• _ABOUT THIS EXERCISE_
Down to the last line, copy the records below without any change.

• _ENTRIES SUPPLIED_
◆ ◆ ◆ ◆ ◆
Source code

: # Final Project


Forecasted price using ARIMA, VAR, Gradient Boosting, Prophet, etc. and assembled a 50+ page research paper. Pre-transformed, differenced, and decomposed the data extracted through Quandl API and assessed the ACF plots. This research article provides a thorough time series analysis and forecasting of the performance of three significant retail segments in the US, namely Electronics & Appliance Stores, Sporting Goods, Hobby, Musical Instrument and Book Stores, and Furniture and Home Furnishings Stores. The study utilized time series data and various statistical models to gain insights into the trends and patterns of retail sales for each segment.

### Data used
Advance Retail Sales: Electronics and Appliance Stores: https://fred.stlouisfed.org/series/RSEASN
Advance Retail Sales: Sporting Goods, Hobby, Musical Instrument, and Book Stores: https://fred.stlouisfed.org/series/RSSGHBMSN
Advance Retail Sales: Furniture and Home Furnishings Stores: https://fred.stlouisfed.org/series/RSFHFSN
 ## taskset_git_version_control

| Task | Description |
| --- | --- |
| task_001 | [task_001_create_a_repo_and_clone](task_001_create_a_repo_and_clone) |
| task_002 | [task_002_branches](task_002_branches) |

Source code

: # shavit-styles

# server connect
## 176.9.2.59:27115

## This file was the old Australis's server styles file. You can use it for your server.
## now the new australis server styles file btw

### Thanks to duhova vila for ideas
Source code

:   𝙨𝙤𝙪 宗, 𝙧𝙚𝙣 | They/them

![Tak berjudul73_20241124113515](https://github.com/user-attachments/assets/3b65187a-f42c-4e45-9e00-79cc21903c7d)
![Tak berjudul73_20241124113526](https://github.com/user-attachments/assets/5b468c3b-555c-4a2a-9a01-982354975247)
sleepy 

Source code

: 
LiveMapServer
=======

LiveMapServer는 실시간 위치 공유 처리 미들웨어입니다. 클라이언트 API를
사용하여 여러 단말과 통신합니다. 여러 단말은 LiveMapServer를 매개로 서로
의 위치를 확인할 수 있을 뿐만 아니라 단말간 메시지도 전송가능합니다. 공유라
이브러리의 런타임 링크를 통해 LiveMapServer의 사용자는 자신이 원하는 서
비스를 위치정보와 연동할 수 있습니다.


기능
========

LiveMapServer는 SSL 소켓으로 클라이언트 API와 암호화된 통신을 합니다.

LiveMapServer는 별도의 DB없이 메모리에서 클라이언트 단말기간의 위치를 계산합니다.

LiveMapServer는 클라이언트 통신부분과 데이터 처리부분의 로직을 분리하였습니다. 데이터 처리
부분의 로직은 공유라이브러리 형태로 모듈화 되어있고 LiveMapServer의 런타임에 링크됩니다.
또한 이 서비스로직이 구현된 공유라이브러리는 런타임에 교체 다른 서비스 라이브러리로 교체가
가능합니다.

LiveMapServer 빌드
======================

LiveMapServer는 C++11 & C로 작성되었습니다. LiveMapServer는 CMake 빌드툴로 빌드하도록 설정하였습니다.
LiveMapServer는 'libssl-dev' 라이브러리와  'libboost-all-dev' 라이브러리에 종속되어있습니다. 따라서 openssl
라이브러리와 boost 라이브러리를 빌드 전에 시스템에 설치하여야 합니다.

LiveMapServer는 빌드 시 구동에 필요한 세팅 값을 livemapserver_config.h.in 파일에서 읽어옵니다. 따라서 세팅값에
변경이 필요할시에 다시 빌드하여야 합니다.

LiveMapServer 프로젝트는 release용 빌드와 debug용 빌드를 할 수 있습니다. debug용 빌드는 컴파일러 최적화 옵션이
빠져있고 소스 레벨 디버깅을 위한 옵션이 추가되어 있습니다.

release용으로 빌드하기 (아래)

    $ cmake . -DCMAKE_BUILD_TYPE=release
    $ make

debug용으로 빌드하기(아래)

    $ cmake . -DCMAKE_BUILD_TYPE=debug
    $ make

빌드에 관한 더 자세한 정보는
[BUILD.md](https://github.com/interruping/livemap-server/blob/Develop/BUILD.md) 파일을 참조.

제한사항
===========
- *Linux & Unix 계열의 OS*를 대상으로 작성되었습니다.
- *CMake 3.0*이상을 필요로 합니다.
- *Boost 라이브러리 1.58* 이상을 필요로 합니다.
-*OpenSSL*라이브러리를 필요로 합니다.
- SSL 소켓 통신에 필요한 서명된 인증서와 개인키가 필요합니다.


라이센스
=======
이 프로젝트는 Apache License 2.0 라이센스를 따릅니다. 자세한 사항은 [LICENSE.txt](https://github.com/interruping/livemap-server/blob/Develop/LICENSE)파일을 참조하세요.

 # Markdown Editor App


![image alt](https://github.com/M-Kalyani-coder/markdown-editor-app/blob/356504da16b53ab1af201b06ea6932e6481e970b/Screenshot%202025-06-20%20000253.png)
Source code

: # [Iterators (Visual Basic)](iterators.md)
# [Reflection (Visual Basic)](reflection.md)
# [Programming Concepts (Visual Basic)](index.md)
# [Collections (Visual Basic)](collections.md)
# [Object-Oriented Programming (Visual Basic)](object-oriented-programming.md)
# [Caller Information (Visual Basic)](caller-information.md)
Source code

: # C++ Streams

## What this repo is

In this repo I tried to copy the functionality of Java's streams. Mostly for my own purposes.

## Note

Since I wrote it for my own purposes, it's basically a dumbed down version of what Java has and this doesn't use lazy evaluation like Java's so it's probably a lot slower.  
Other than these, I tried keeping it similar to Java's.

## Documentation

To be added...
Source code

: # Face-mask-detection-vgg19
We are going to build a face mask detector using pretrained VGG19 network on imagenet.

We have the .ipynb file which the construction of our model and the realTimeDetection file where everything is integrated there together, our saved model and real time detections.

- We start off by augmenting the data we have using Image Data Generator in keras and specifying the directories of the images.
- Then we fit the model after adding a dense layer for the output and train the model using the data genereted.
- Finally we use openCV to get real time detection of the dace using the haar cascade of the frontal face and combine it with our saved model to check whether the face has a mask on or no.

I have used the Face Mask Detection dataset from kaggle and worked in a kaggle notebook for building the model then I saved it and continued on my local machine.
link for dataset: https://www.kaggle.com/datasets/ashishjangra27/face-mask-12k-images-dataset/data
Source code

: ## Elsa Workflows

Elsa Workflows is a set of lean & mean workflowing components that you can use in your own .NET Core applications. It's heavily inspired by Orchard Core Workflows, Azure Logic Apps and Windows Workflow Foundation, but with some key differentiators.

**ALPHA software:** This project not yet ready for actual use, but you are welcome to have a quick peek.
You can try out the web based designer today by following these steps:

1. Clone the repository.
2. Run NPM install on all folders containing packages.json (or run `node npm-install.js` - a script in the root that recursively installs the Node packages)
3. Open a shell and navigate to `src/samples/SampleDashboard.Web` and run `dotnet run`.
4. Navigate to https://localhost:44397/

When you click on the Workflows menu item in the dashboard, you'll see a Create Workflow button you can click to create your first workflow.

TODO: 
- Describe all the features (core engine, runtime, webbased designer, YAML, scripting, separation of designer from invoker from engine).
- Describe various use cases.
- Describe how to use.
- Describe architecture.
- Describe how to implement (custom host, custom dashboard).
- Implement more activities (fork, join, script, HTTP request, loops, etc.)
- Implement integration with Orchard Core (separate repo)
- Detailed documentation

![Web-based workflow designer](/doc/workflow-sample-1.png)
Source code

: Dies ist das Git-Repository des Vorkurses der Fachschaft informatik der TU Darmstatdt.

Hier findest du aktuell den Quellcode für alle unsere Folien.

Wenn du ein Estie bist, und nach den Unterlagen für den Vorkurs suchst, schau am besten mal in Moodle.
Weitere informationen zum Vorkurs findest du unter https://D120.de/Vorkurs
◆ ◆ ◆ ◆ ◆
• _COMPLETED TASK_
Source code

: # Final Project


Forecasted price using ARIMA, VAR, Gradient Boosting, Prophet, etc. and assembled a 50+ page research paper. Pre-transformed, differenced, and decomposed the data extracted through Quandl API and assessed the ACF plots. This research article provides a thorough time series analysis and forecasting of the performance of three significant retail segments in the US, namely Electronics & Appliance Stores, Sporting Goods, Hobby, Musical Instrument and Book Stores, and Furniture and Home Furnishings Stores. The study utilized time series data and various statistical models to gain insights into the trends and patterns of retail sales for each segment.

### Data used
Advance Retail Sales: Electronics and Appliance Stores: https://fred.stlouisfed.org/series/RSEASN
Advance Retail Sales: Sporting Goods, Hobby, Musical Instrument, and Book Stores: https://fred.stlouisfed.org/series/RSSGHBMSN
Advance Retail Sales: Furniture and Home Furnishings Stores: https://fred.stlouisfed.org/series/RSFHFSN
 ## taskset_git_version_control

| Task | Description |
| --- | --- |
| task_001 | [task_001_create_a_repo_and_clone](task_001_create_a_repo_and_clone) |
| task_002 | [task_002_branches](task_002_branches) |

Source code

: # shavit-styles

# server connect
## 176.9.2.59:27115

## This file was the old Australis's server styles file. You can use it for your server.
## now the new australis server styles file btw

### Thanks to duhova vila for ideas
Source code

:   𝙨𝙤𝙪 宗, 𝙧𝙚𝙣 | They/them

![Tak berjudul73_20241124113515](https://github.com/user-attachments/assets/3b65187a-f42c-4e45-9e00-79cc21903c7d)
![Tak berjudul73_20241124113526](https://github.com/user-attachments/assets/5b468c3b-555c-4a2a-9a01-982354975247)
sleepy 

Source code

: 
LiveMapServer
=======

LiveMapServer는 실시간 위치 공유 처리 미들웨어입니다. 클라이언트 API를
사용하여 여러 단말과 통신합니다. 여러 단말은 LiveMapServer를 매개로 서로
의 위치를 확인할 수 있을 뿐만 아니라 단말간 메시지도 전송가능합니다. 공유라
이브러리의 런타임 링크를 통해 LiveMapServer의 사용자는 자신이 원하는 서
비스를 위치정보와 연동할 수 있습니다.


기능
========

LiveMapServer는 SSL 소켓으로 클라이언트 API와 암호화된 통신을 합니다.

LiveMapServer는 별도의 DB없이 메모리에서 클라이언트 단말기간의 위치를 계산합니다.

LiveMapServer는 클라이언트 통신부분과 데이터 처리부분의 로직을 분리하였습니다. 데이터 처리
부분의 로직은 공유라이브러리 형태로 모듈화 되어있고 LiveMapServer의 런타임에 링크됩니다.
또한 이 서비스로직이 구현된 공유라이브러리는 런타임에 교체 다른 서비스 라이브러리로 교체가
가능합니다.

LiveMapServer 빌드
======================

LiveMapServer는 C++11 & C로 작성되었습니다. LiveMapServer는 CMake 빌드툴로 빌드하도록 설정하였습니다.
LiveMapServer는 'libssl-dev' 라이브러리와  'libboost-all-dev' 라이브러리에 종속되어있습니다. 따라서 openssl
라이브러리와 boost 라이브러리를 빌드 전에 시스템에 설치하여야 합니다.

LiveMapServer는 빌드 시 구동에 필요한 세팅 값을 livemapserver_config.h.in 파일에서 읽어옵니다. 따라서 세팅값에
변경이 필요할시에 다시 빌드하여야 합니다.

LiveMapServer 프로젝트는 release용 빌드와 debug용 빌드를 할 수 있습니다. debug용 빌드는 컴파일러 최적화 옵션이
빠져있고 소스 레벨 디버깅을 위한 옵션이 추가되어 있습니다.

release용으로 빌드하기 (아래)

    $ cmake . -DCMAKE_BUILD_TYPE=release
    $ make

debug용으로 빌드하기(아래)

    $ cmake . -DCMAKE_BUILD_TYPE=debug
    $ make

빌드에 관한 더 자세한 정보는
[BUILD.md](https://github.com/interruping/livemap-server/blob/Develop/BUILD.md) 파일을 참조.

제한사항
===========
- *Linux & Unix 계열의 OS*를 대상으로 작성되었습니다.
- *CMake 3.0*이상을 필요로 합니다.
- *Boost 라이브러리 1.58* 이상을 필요로 합니다.
-*OpenSSL*라이브러리를 필요로 합니다.
- SSL 소켓 통신에 필요한 서명된 인증서와 개인키가 필요합니다.


라이센스
=======
이 프로젝트는 Apache License 2.0 라이센스를 따릅니다. 자세한 사항은 [LICENSE.txt](https://github.com/interruping/livemap-server/blob/Develop/LICENSE)파일을 참조하세요.

 # Markdown Editor App


![image alt](https://github.com/M-Kalyani-coder/markdown-editor-app/blob/356504da16b53ab1af201b06ea6932e6481e970b/Screenshot%202025-06-20%20000253.png)
Source code

: # [Iterators (Visual Basic)](iterators.md)
# [Reflection (Visual Basic)](reflection.md)
# [Programming Concepts (Visual Basic)](index.md)
# [Collections (Visual Basic)](collections.md)
# [Object-Oriented Programming (Visual Basic)](object-oriented-programming.md)
# [Caller Information (Visual Basic)](caller-information.md)
Source code

: # C++ Streams

## What this repo is

In this repo I tried to copy the functionality of Java's streams. Mostly for my own purposes.

## Note

Since I wrote it for my own purposes, it's basically a dumbed down version of what Java has and this doesn't use lazy evaluation like Java's so it's probably a lot slower.  
Other than these, I tried keeping it similar to Java's.

## Documentation

To be added...
Source code

: # Face-mask-detection-vgg19
We are going to build a face mask detector using pretrained VGG19 network on imagenet.

We have the .ipynb file which the construction of our model and the realTimeDetection file where everything is integrated there together, our saved model and real time detections.

- We start off by augmenting the data we have using Image Data Generator in keras and specifying the directories of the images.
- Then we fit the model after adding a dense layer for the output and train the model using the data genereted.
- Finally we use openCV to get real time detection of the dace using the haar cascade of the frontal face and combine it with our saved model to check whether the face has a mask on or no.

I have used the Face Mask Detection dataset from kaggle and worked in a kaggle notebook for building the model then I saved it and continued on my local machine.
link for dataset: https://www.kaggle.com/datasets/ashishjangra27/face-mask-12k-images-dataset/data
Source code

: ## Elsa Workflows

Elsa Workflows is a set of lean & mean workflowing components that you can use in your own .NET Core applications. It's heavily inspired by Orchard Core Workflows, Azure Logic Apps and Windows Workflow Foundation, but with some key differentiators.

**ALPHA software:** This project not yet ready for actual use, but you are welcome to have a quick peek.
You can try out the web based designer today by following these steps:

1. Clone the repository.
2. Run NPM install on all folders containing packages.json (or run `node npm-install.js` - a script in the root that recursively installs the Node packages)
3. Open a shell and navigate to `src/samples/SampleDashboard.Web` and run `dotnet run`.
4. Navigate to https://localhost:44397/

When you click on the Workflows menu item in the dashboard, you'll see a Create Workflow button you can click to create your first workflow.

TODO: 
- Describe all the features (core engine, runtime, webbased designer, YAML, scripting, separation of designer from invoker from engine).
- Describe various use cases.
- Describe how to use.
- Describe architecture.
- Describe how to implement (custom host, custom dashboard).
- Implement more activities (fork, join, script, HTTP request, loops, etc.)
- Implement integration with Orchard Core (separate repo)
- Detailed documentation

![Web-based workflow designer](/doc/workflow-sample-1.png)
Source code

: Dies ist das Git-Repository des Vorkurses der Fachschaft informatik der TU Darmstatdt.

Hier findest du aktuell den Quellcode für alle unsere Folien.

Wenn du ein Estie bist, und nach den Unterlagen für den Vorkurs suchst, schau am besten mal in Moodle.
Weitere informationen zum Vorkurs findest du unter https://D120.de/Vorkurs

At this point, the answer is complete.